(Dataset entries)
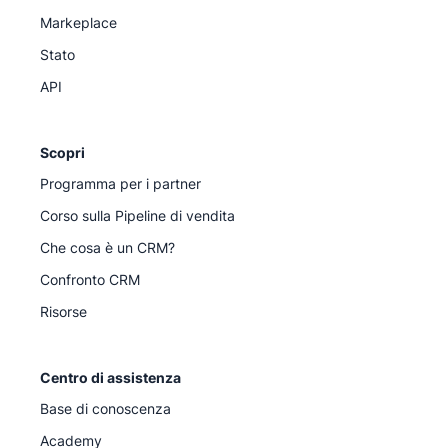
Markeplace
Stato
API
Scopri
Programma per i partner
Corso sulla Pipeline di vendita
Che cosa è un CRM?
Confronto CRM
Risorse
Centro di assistenza
Base di conoscenza
Academy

Assignment »
Could the data above be repeated exactly, with every picture dropped?

Output below »
Markeplace
Stato
API
Scopri
Programma per i partner
Corso sulla Pipeline di vendita
Che cosa è un CRM?
Confronto CRM
Risorse
Centro di assistenza
Base di conoscenza
Academy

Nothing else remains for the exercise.